Porém, diante de nossos olhos, o mal e o pecado parecem de fato uma sombra sobre o poder de Deus. Isto se deve ao fato de que Deus atribui às criaturas parcelas de poder e respeita esta capacidade de atuar independentemente. As criaturas racionais não são meras marionetes, nem escravas de um instinto predeterminado como os animais; são, isto sim, capazes de amar a Deus, mas também de ofendê-Lo. Os anjos e os homens, devido à capacidade de inteligir e em consequência querer ou rejeitar o que entenderam, são imagens de Deus poderoso e livre[2]. Ainda que tanto os Anjos quanto os homens possam optar por ofender ao seu Criador, a Onipotência divina é glorificada,pois Deus não é um ditador das vontades de suas criaturas, mas tolera o mal no mundo por respeitar seu próprio desígnio de liberdade.

Por essa razão, considerando superficialmente a situação do mundo, o Onipotente parece aos nossos olhos não intervir, mas esta ativa discrição se explica pelo fato de Deus querer dar o exemplo de humildade, agindo discretamente na História, de tal forma que somente aqueles que têm fé podem discerni-lo nas entrelinhas dos acontecimentos humanos.
........
Transcreva, sem alterações, o trecho do texto sobre o poder de Deus e o mal que começa em "Porém, diante de" e segue até "desígnio de liberdade.".
........
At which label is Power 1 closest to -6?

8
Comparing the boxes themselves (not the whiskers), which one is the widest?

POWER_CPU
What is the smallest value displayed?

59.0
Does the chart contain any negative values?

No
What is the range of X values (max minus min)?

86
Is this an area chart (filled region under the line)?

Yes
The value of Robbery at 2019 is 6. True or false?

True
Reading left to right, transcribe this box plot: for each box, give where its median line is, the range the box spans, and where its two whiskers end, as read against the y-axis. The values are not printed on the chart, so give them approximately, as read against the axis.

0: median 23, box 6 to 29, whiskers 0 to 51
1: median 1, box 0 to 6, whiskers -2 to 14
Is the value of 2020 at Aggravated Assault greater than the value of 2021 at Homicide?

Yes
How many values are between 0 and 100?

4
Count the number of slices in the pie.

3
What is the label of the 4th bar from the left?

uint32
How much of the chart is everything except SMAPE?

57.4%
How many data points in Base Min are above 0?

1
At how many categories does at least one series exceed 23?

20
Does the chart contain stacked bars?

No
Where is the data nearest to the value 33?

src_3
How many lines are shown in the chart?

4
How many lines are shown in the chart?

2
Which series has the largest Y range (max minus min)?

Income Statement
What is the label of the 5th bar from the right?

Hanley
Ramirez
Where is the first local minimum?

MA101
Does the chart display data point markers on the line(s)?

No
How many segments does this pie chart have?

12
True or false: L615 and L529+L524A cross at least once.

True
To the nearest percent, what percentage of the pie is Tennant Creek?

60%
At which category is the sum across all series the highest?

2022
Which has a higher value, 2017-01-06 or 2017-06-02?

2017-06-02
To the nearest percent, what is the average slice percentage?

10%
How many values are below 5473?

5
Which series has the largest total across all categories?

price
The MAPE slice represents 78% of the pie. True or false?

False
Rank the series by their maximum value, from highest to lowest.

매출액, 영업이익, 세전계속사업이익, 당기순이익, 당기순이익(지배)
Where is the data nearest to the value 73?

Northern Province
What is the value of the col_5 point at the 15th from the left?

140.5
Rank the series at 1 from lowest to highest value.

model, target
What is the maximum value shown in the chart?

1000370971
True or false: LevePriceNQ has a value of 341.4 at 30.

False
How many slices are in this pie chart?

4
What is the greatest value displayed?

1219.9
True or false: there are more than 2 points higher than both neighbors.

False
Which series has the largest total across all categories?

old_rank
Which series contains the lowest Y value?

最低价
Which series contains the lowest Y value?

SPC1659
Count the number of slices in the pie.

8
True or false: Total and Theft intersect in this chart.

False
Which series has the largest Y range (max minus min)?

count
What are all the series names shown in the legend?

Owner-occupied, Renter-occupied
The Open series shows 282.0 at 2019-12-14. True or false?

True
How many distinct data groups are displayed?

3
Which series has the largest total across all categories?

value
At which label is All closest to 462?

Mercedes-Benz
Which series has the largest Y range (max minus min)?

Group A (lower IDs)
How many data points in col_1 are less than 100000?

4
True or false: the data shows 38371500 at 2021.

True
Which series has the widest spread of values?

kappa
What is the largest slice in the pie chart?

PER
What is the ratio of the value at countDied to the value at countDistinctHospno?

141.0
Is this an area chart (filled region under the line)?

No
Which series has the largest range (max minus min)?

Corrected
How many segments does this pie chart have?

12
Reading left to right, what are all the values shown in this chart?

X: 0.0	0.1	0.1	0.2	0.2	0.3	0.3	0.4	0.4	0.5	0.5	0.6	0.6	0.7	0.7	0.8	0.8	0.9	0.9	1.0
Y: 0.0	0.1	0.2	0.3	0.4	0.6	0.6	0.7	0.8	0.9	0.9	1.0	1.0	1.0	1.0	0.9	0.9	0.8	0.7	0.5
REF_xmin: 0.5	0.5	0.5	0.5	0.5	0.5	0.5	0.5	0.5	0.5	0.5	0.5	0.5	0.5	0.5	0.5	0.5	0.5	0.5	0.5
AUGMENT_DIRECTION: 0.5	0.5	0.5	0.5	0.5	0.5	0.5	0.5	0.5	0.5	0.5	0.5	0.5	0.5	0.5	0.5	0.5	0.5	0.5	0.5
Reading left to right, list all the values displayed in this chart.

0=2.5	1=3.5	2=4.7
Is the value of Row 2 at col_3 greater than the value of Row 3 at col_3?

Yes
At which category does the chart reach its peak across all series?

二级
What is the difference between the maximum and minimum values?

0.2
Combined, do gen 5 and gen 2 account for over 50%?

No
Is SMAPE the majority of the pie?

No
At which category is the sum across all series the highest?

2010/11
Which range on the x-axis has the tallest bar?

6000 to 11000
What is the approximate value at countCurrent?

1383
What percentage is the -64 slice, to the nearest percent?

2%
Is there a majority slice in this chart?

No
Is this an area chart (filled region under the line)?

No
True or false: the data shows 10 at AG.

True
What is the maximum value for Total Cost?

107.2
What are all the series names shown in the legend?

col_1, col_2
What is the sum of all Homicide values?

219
........
- Resposta do exercício:
Porém, diante de nossos olhos, o mal e o pecado parecem de fato uma sombra sobre o poder de Deus. Isto se deve ao fato de que Deus atribui às criaturas parcelas de poder e respeita esta capacidade de atuar independentemente. As criaturas racionais não são meras marionetes, nem escravas de um instinto predeterminado como os animais; são, isto sim, capazes de amar a Deus, mas também de ofendê-Lo. Os anjos e os homens, devido à capacidade de inteligir e em consequência querer ou rejeitar o que entenderam, são imagens de Deus poderoso e livre[2]. Ainda que tanto os Anjos quanto os homens possam optar por ofender ao seu Criador, a Onipotência divina é glorificada,pois Deus não é um ditador das vontades de suas criaturas, mas tolera o mal no mundo por respeitar seu próprio desígnio de liberdade.